▸ **Data to process**
◇ ◇ ◇

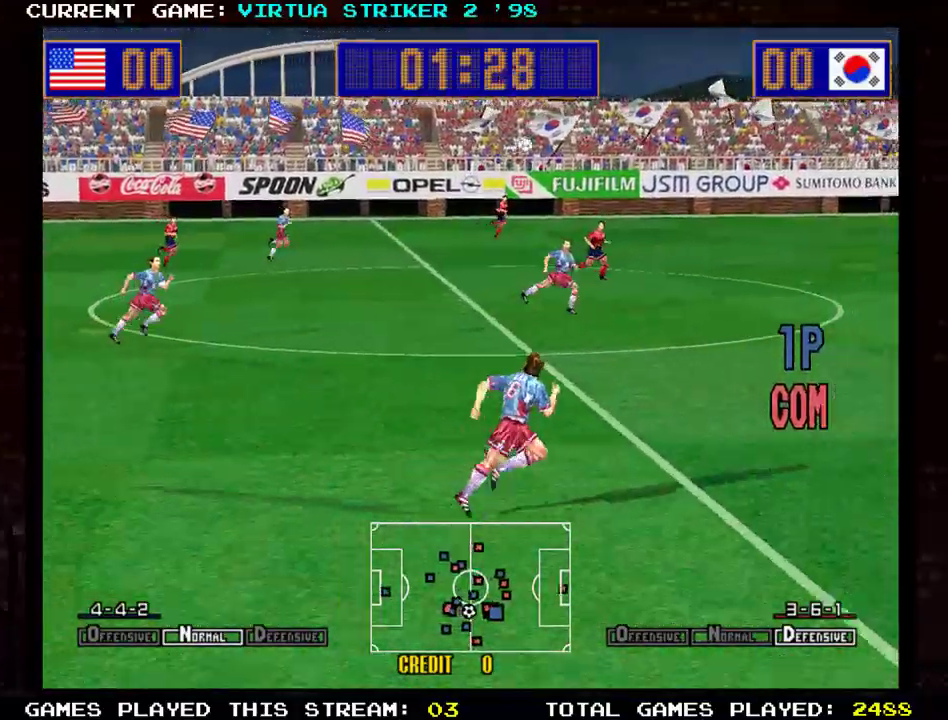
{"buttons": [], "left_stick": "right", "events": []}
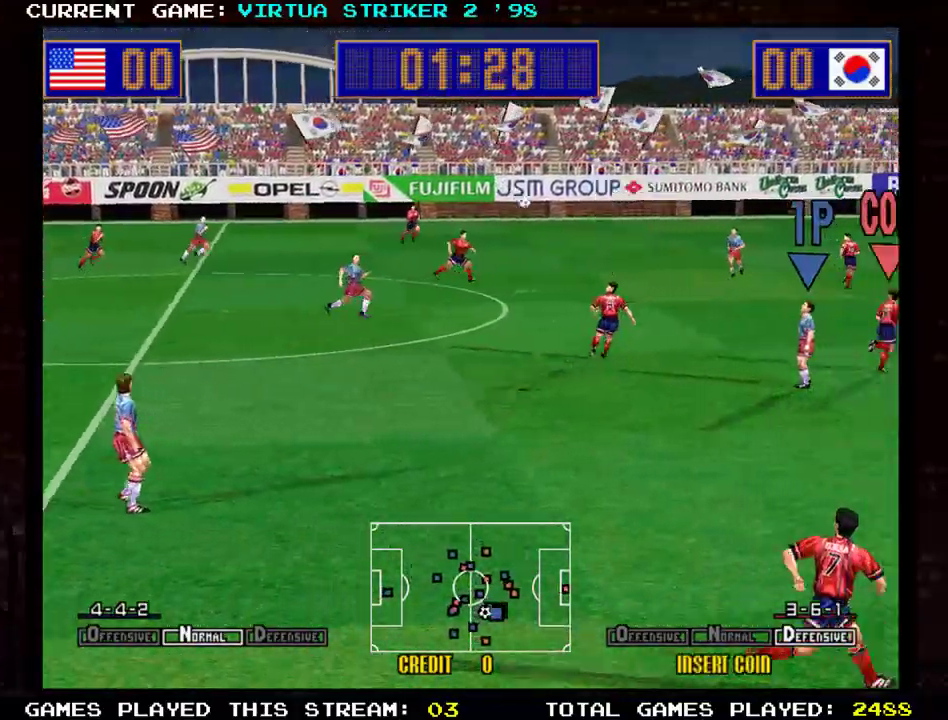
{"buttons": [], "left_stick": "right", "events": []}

◇ ◇ ◇

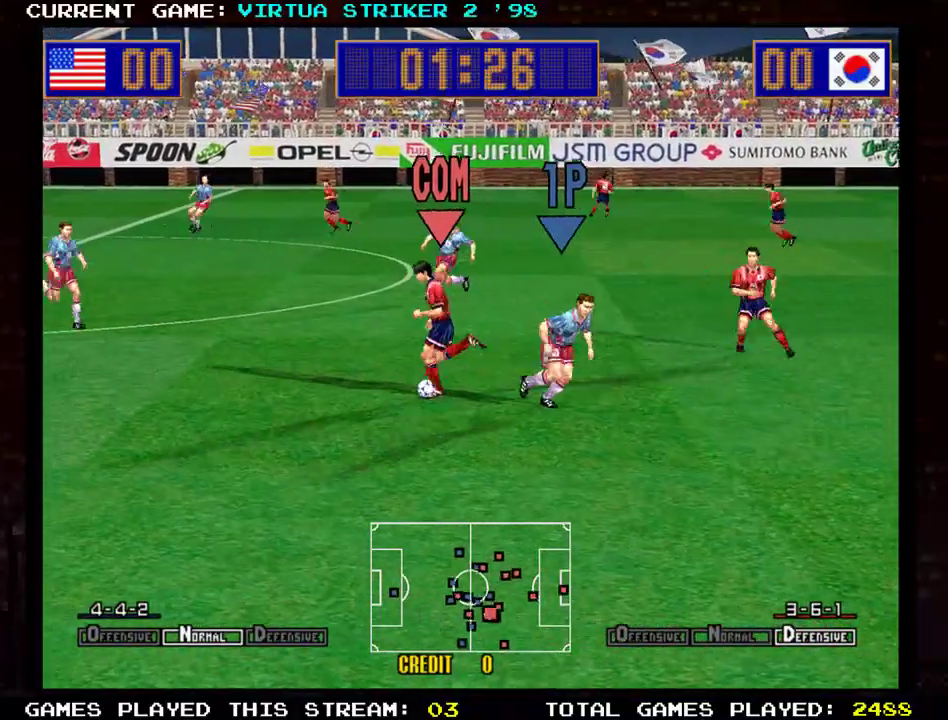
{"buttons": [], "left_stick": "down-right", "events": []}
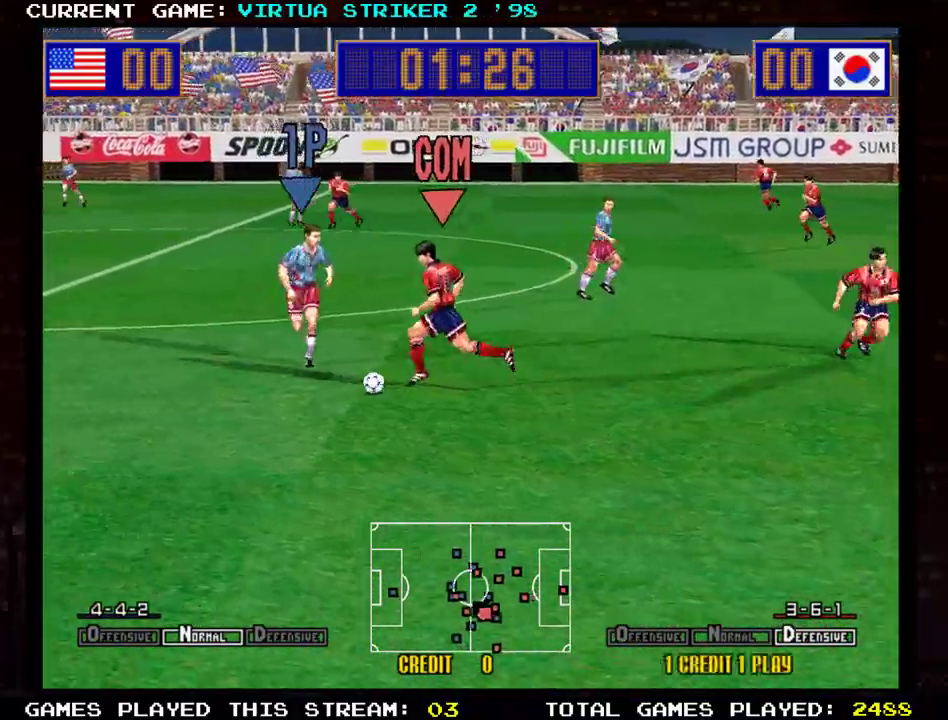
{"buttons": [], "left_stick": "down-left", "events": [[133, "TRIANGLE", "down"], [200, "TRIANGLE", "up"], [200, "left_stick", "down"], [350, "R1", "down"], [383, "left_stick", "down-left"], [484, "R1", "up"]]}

◇ ◇ ◇

▸ **Required action**
Within the material above, how many lines contain "down"? Only the number should be given.

▸ **Reply**
2